Apple, Honeycrisp
Malus domestica 'Honeycrisp'
Family: Rosaceae
1/2+" stem diameter at sale, bare root
~4 ft tall at sale
Sourced from New York
Crisp & Sweet. Red & Yellow. Mid-season bloom.
General Information
Recommended Spacing (ft) 10 - 20 Mature Width (ft) 8 - 15 Mature Height (ft) 8 - 15 Pollination Needs Requires cross-pollination Bloom Time April Ripens/Harvest September Soil pH 6.0 - 7.0 Soil Type Loam Soil Moisture Well-drained Sun Preference Full Sun Taste Sweet Texture Crisp Description
Honeycrisp is a modern apple variety, developed in the 1960s by the University of Minnesota in search of more cold-hardy varieties. The fruit is medium-to-large, with a light green/yellow background largely covered with red-orange flush with a strong hint of pink if grown in good sunlight. The flesh is white, perhaps not quite as bright as a McIntosh-style apple, but similarly crisp and not too dense. The flavor is sweet with very little trace of acidity and little depth or complexity. It is a genuinely crisp apple but not hard, and it bruises easily. It has an amazing storage life of seven months, reaching peak flavor after it’s been removed from cold storage for 7-10 days. Honeycrisp tends to be a smaller, less-vigorous tree but has good resistance to apple scab. (Description adapted from Orange Pippin and Minnesota Hardy.)
Fertilizer:
- Years 1-4: do not apply fertilizer until you see fruit. If the growth rate is less than 6” per year, apply fertilizer the following spring.
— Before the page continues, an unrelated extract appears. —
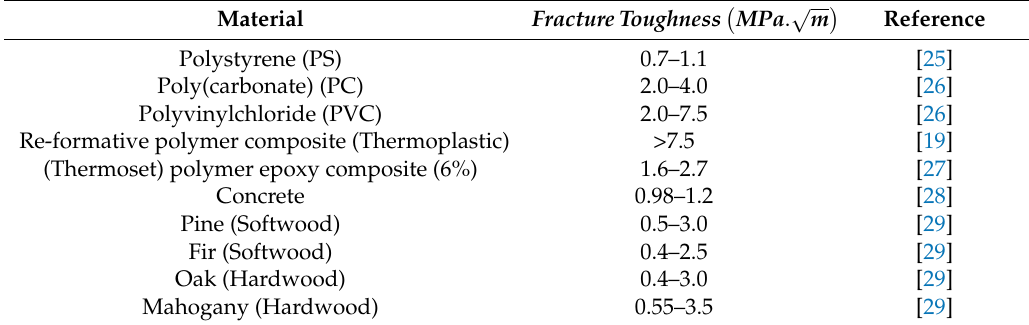
Table 2. Fracture toughness values for different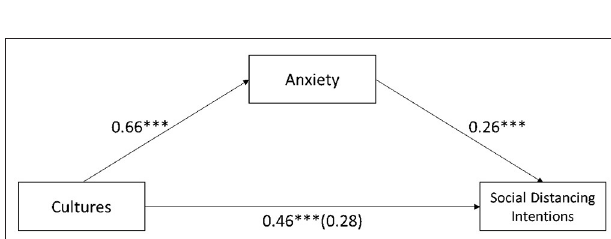
FIGURE 6 | Mediation analysis of anxiety between different cultures and social distancing intentions. ***Significant at 0.01.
- Fruit set onward: Follow the Label.
- Fertilizer: 10-10-10 applied once in spring before flowering, once in May after flowering, and once more a month later in June. Do not apply in or after July. Follow fertilizer directions. Do not apply more than the annual rate in any year. You can divide your annual rate into thirds for three applications.
Disease: Susceptible to firelight
Pruning: Late Winter
Notes: Apple Trees are grafted on separate rootstocks at the Nursery. Rootstock may either be EMLA 7 or EMLA 111. EMLA 7 is more resistant to fire blight and cold weather and produces a dwarf-sized tree. EMLA 111 is a commonly used vigorous rootstock that produces a semi-dwarf tree.